Tasks:
1) Using the Kirkville article, answer these:
(a) For whom is Kirkville named?
(b) What was the population per the 2020 Census?
(c) Where had many of the stave mill's workers come from?
2) Please list every facility or institution that the History section of the Kirkville article places in Kirkville.
3) Pick up the Kirkville article after its final sentence and carry it on.

- Kirkville Location within Mississippi Kirkville Location within the United States
- Coordinates: 34°26′15″N 88°29′43″W﻿ / ﻿34.43750°N 88.49528°W
- Country: United States
- State: Mississippi
- County: Itawamba
- Elevation: 384 ft (117 m)
- Time zone: UTC-6 (Central (CST))
- • Summer (DST): UTC-5 (CDT)
- Area code: 662
- GNIS feature ID: 2812727

= Kirkville, Itawamba County, Mississippi =

Kirkville is a census-designated place and unincorporated community in Itawamba County, Mississippi, United States.

Kirkville is located 0.5 mi south of the Natchez Trace Parkway.

Per the 2020 Census, the population was 308.

==History==
Kirkville is named for Dr. J.D. Kirk.

The population in 1900 was 50.

The Kirkville post office was established prior to the Civil War, and was still in operation in 1905.

A stave mill was located in Kirkville in the early 1900s. Many of its workers had come from the Green River valley in Kentucky.

The Kirkville Baptist Church and Cemetery are located in the settlement. J.D. Kirk is interred in the cemetery.

Data extracts:
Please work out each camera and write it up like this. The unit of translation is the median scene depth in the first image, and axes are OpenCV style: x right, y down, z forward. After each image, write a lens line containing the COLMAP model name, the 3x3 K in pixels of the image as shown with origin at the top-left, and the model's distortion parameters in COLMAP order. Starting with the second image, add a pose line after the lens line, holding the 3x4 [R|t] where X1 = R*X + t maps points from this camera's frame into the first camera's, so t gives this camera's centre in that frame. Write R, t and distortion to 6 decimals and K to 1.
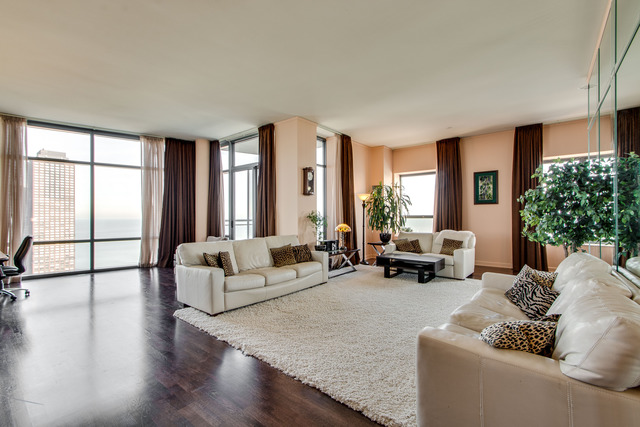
lens RADIAL K [[283.0, 0, 319.5], [0, 283.0, 213.9], [0, 0, 1]] dist [0.010721, -0.001107]
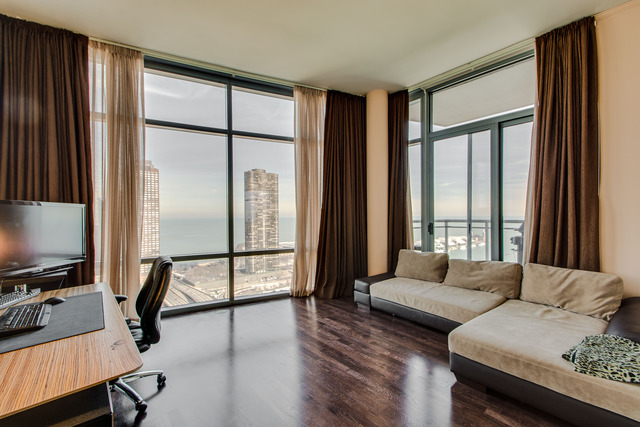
lens RADIAL K [[283.0, 0, 328.4], [0, 283.0, 215.9], [0, 0, 1]] dist [0.010721, -0.001107]
pose [[0.984306, -0.008868, -0.176246, -0.444118], [0.010148, 0.999928, 0.006362, 0.004030], [0.176176, -0.008051, 0.984326, 0.393672]]
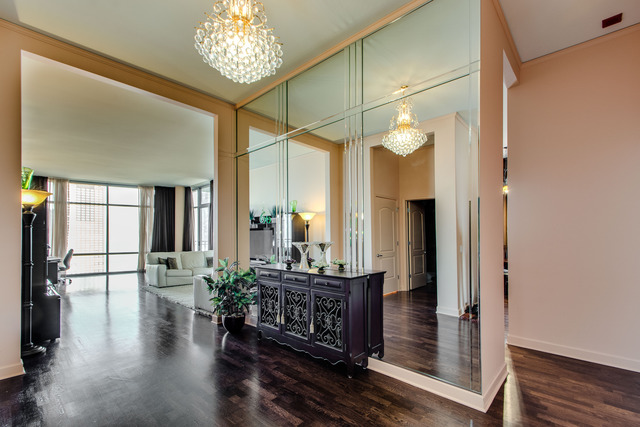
lens RADIAL K [[283.0, 0, 318.8], [0, 283.0, 236.4], [0, 0, 1]] dist [0.010721, -0.001107]
pose [[0.998089, 0.001338, -0.061772, 0.426771], [-0.001243, 0.999998, 0.001571, -0.004963], [0.061774, -0.001491, 0.998089, -0.456693]]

Answers to the tasks:
1)
(a) Dr. J.D. Kirk
(b) 308
(c) The Green River valley in Kentucky

2)
- The Kirkville post office
- A stave mill
- The Kirkville Baptist Church
- The Kirkville Baptist Church Cemetery

3)
==Demographics==

Kirkville was first listed as a census designated place in the 2020 U.S. census.

Historical population
| Census | Pop. | Note | %± |
| 2020 | 308 |  | — |
U.S. Decennial Census 2020

===2020 census===

Kirkville CDP, Mississippi – Racial and ethnic composition Note: the US Census treats Hispanic/Latino as an ethnic category. This table excludes Latinos from the racial categories and assigns them to a separate category. Hispanics/Latinos may be of any race.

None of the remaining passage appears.